No Brasil, por exemplo, o jovem precariado foi às ruas em 2013; o sindicalismo de oposição aumentou consideravelmente sua influência; grevistas questionaram a legitimidade de governos estaduais e municipais; o movimento estudantil deu mostras de que está renascendo; e os sem-teto intensificaram as ocupações de terras urbanas e prédios. O governo Dilma Roussef enfrentou, pela primeira vez duas paralisações nacionais e os bancários realizaram forte greve em todo o país no mês de setembro. Segundo o Departamento Intersindical de Estatística e Estudos Socioeconômicos (Dieese) o número de greves realizadas no Brasil no ano de 2012 foi o maior desde 1997. A tendência vista em 2013 é a de um crescimento ainda maior, embora ainda não existam dados.

O quadro não é muito diferente nos demais países citados por Sader. Na Argentina os trabalhadores fizeram uma greve geral em 2012 e o conflito social manteve-se intenso no ano de 2013, destacando-se a greve nacional dos caminhoneiros, as greves dos petroleiros e dos policiais nas províncias. De acordo com Programa de Investigación Sobre el Movimiento de la Sociedad Argentina (Pimsa), apenas no primeiro semestre de 2013 ocorreram na Argentina 457 manifestações, 172 cortes de estrada e 120 greves. No Uruguai, a central sindical, governista, diga-se de passagem, foi obrigada pela base a convocar três paralisações nacionais em 2013, reivindicando aumentos salariais. Na Venezuela, o movimento sindical independente participou ativamente dos conflitos em Sidor y Ferrominera, na mobilização dos professores e em industrias nacionalizadas como Diana e Lácteos Los Andes e o descontentamento contra o aumento de preços deu origem a uma onda de protestos e mobilizações no último trimestre de 2013.
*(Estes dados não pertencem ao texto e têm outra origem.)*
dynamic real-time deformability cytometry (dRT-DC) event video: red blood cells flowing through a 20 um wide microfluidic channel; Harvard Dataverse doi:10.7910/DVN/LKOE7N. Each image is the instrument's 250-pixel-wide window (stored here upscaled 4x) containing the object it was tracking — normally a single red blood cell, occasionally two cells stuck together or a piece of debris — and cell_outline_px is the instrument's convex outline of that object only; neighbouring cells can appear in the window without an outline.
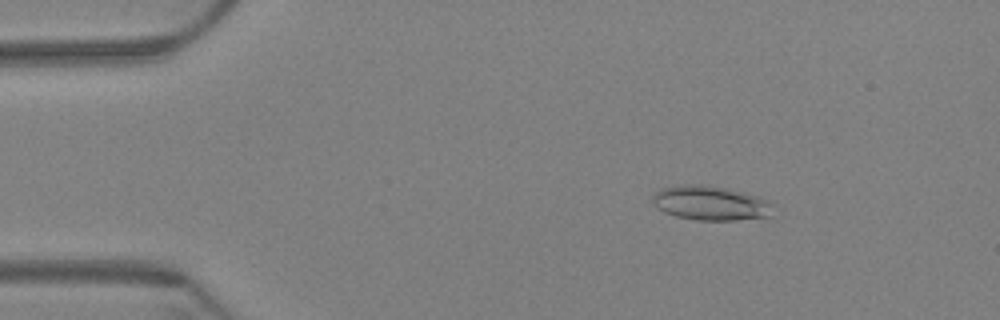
{"species": "Egyptian fruit bat (a non-hibernating species)", "species_latin": "Rousettus aegyptiacus", "temperature_condition": "warm", "stored_images_in_passage": 62, "camera_frame_rate_fps": 3000, "um_per_image_px": 0.085, "animal": {"sex": "female"}, "frame": {"image": 1, "passage_image": 10, "time_ms": 3.0, "image_size_px": [1000, 320], "cell_outline_px": [[776, 204], [772, 216], [736, 220], [696, 220], [676, 216], [664, 212], [652, 200], [652, 196], [660, 188], [680, 184], [700, 184], [724, 188], [744, 192], [768, 200]], "centroid_in_image_um": [60.45, 17.26], "position_along_channel_um": 24.6, "area_um2": 24.33}}
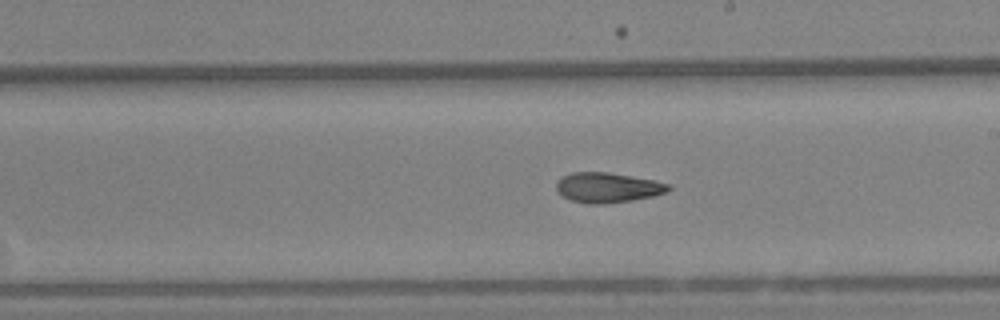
{"frame": {"image": 2, "passage_image": 36, "time_ms": 11.667, "image_size_px": [1000, 320], "cell_outline_px": [[672, 188], [668, 192], [652, 196], [632, 200], [604, 204], [584, 204], [560, 196], [556, 192], [556, 184], [564, 176], [572, 172], [608, 172], [652, 180], [668, 184]], "centroid_in_image_um": [51.62, 15.96], "position_along_channel_um": 237.4, "area_um2": 19.59}}
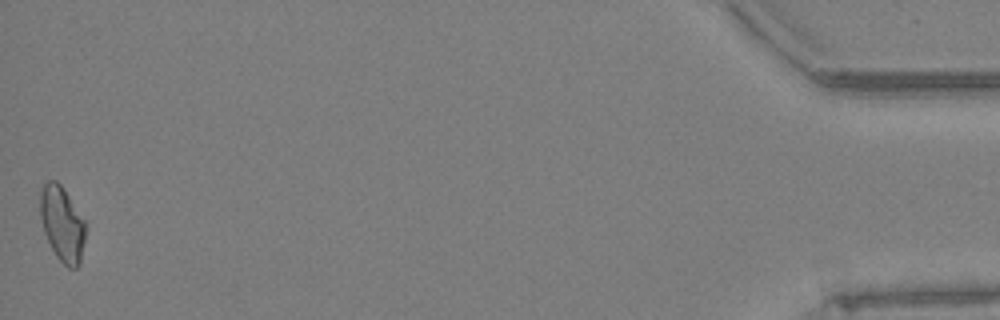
{"frame": {"image": 3, "passage_image": 62, "time_ms": 20.333, "image_size_px": [1000, 320], "cell_outline_px": [[84, 240], [80, 264], [76, 268], [68, 268], [56, 256], [44, 232], [40, 216], [40, 192], [44, 184], [48, 180], [56, 180], [64, 188], [84, 220]], "centroid_in_image_um": [5.27, 19.02], "position_along_channel_um": 429.9, "area_um2": 19.59}, "authors_computed_cell_mechanics": {"area_um2": 19.9699, "velocity_mm_per_s": 3.325, "shape_relaxation_time_tau1_ms": null, "shape_relaxation_time_tau2_ms": 5.7411, "deformation_change_tau1": null, "deformation_change_tau2": 0.126}}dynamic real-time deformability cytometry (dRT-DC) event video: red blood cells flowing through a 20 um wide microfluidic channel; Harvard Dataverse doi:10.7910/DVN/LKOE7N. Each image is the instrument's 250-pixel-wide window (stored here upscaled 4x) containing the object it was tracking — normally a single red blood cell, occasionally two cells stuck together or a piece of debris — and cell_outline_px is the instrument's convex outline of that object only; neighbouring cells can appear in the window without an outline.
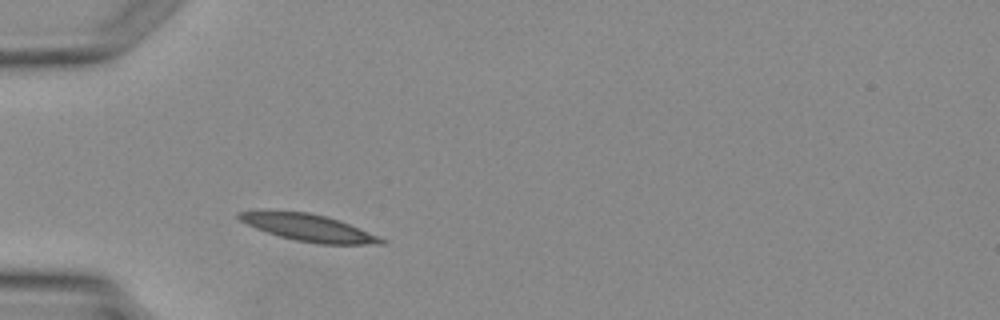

Na Bolívia, os trabalhadores têm realizado importantes greves e enfrentado o governo Morales. Em 2012 a Central Obrera Boliviana (COB) recobrou seu antigo protagonismo e aprovou em seu Congresso a construção de um novo instrumento político dos trabalhadores para enfrentar o governo. Os choques do movimento sindical com o governo não cessaram e em maio de 2013 a COB convocou uma greve geral que contou com forte participação dos mineiros, os quais retomando velhos métodos de luta usaram dinamite para cortar o acesso a estradas. O governo reprimiu duramente os mineiros e um rápido processo de radicalização política teve lugar. Apenas o Equador permanece como uma ilha de tranquilidade aparente em meio a um mar revoltoso.
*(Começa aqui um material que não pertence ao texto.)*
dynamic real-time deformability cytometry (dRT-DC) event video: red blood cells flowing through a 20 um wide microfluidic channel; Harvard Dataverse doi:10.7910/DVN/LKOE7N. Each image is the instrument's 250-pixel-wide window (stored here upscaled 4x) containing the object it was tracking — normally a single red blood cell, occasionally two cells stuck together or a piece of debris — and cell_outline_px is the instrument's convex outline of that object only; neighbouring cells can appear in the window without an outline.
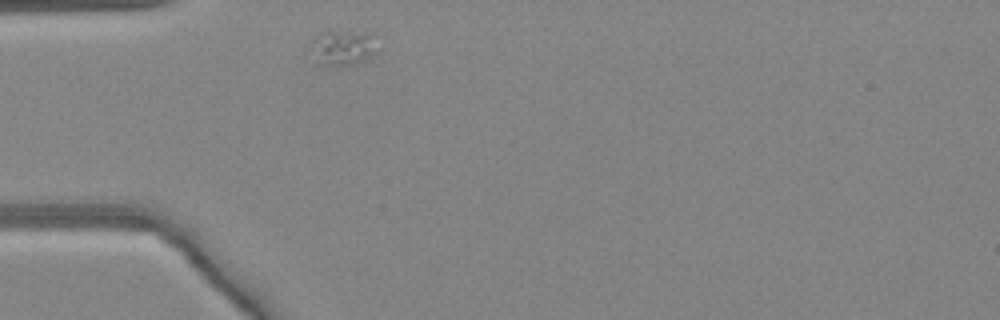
{"species": "common noctule bat (a hibernating species)", "species_latin": "Nyctalus noctula", "temperature_condition": "warm", "stored_images_in_passage": 9, "camera_frame_rate_fps": 3000, "um_per_image_px": 0.085, "animal": {"sex": "female", "body_mass_g": 24.6, "forearm_length_mm": 56.2}, "frame": {"image": 1, "passage_image": 1, "time_ms": 0.0, "image_size_px": [1000, 320], "cell_outline_px": [[376, 52], [352, 64], [316, 64], [312, 44], [312, 40], [316, 36], [324, 32], [372, 32]], "centroid_in_image_um": [29.13, 4.02], "position_along_channel_um": 55.9, "area_um2": 12.89}}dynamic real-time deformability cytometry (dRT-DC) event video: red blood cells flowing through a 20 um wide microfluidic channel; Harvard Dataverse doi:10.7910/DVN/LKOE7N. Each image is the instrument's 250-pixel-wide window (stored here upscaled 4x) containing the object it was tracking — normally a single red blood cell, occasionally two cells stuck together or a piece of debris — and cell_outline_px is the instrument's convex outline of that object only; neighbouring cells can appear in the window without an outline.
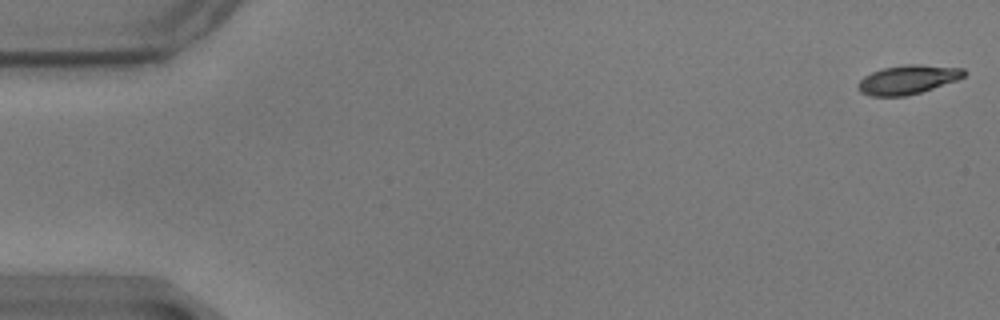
{"species": "common noctule bat (a hibernating species)", "species_latin": "Nyctalus noctula", "temperature_condition": "warm", "stored_images_in_passage": 58, "camera_frame_rate_fps": 3000, "um_per_image_px": 0.085, "animal": {"sex": "male", "body_mass_g": 17.9}, "frame": {"image": 1, "passage_image": 1, "time_ms": 0.0, "image_size_px": [1000, 320], "cell_outline_px": [[968, 72], [964, 76], [956, 80], [920, 92], [904, 96], [872, 96], [860, 92], [856, 88], [856, 84], [864, 76], [872, 72], [884, 68], [904, 64], [920, 64], [964, 68]], "centroid_in_image_um": [77.14, 6.75], "position_along_channel_um": 7.9, "area_um2": 17.92}}
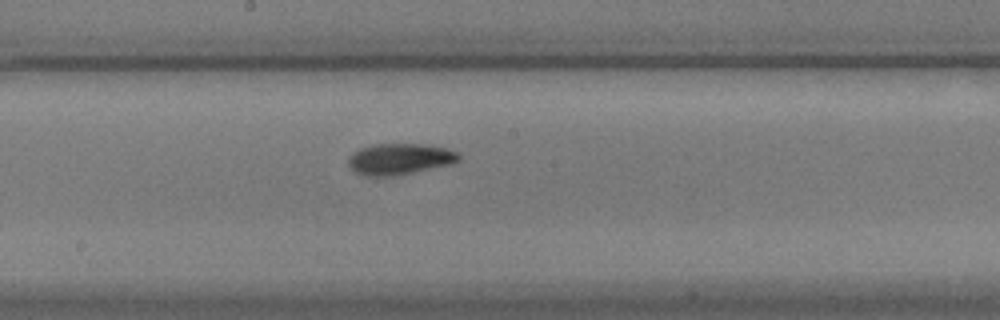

Em todos esses países as greves, passeatas, manifestações, ocupações e bloqueios de estradas enfrentaram os governantes locais e nacionais, expressando a crescente insatisfação social nesses países. Os governantes, por sua vez atacaram duramente os manifestantes, perseguiram os ativistas, ameaçaram os sindicatos, cortaram o ponto e demitiram grevistas. Seus partidos convocaram contra-mobilizações, as quais frequentemente fracassaram, lançaram campanhas de difamação, estimularam a repressão policial e apelaram, em certas ocasiões, a bandos paramilitares.

A extrema-esquerda, por sua vez, participou ativamente desses conflitos, preparou pacientemente as mobilizações, esteve à frente dos confrontos, construiu coordenações, assembleias e  fóruns para organizar as lutas. Pagou um preço alto por isso. Seus militantes foram combatidos por fascistas nas ruas, foram presos a mando dos governantes e sofrem processos judicias acusados de “formação de quadrilha”. Sob esta perspectiva, quem fracassou? Os governantes que não conseguiram responder à crescente insatisfação social? Ou a extrema-esquerda, que contribuiu de maneira decisiva para a organização dessa insatisfação?

Conclusão

Não foram só os “governos pós-neoliberais” os que fracassaram. Emir Sader também fracassou como analista. Não conseguiu sequer enxergar as ruas de seu próprio país. O quadro que oferece em seus artigos é o de um mundo no qual as classes e os movimentos sociais desaparecem para dar lugar a governos. Tudo se resume a um conflito interestatal: governos neoliberais contra governos pós-neoliberais; governos conservadores contra governos progressistas, países imperialistas contra latino-americanos. Nesse quadro simplista e simplório, quem não está apoiando os governos progressistas está “aliando-se, tácita ou explicitamente à direita contra eles”.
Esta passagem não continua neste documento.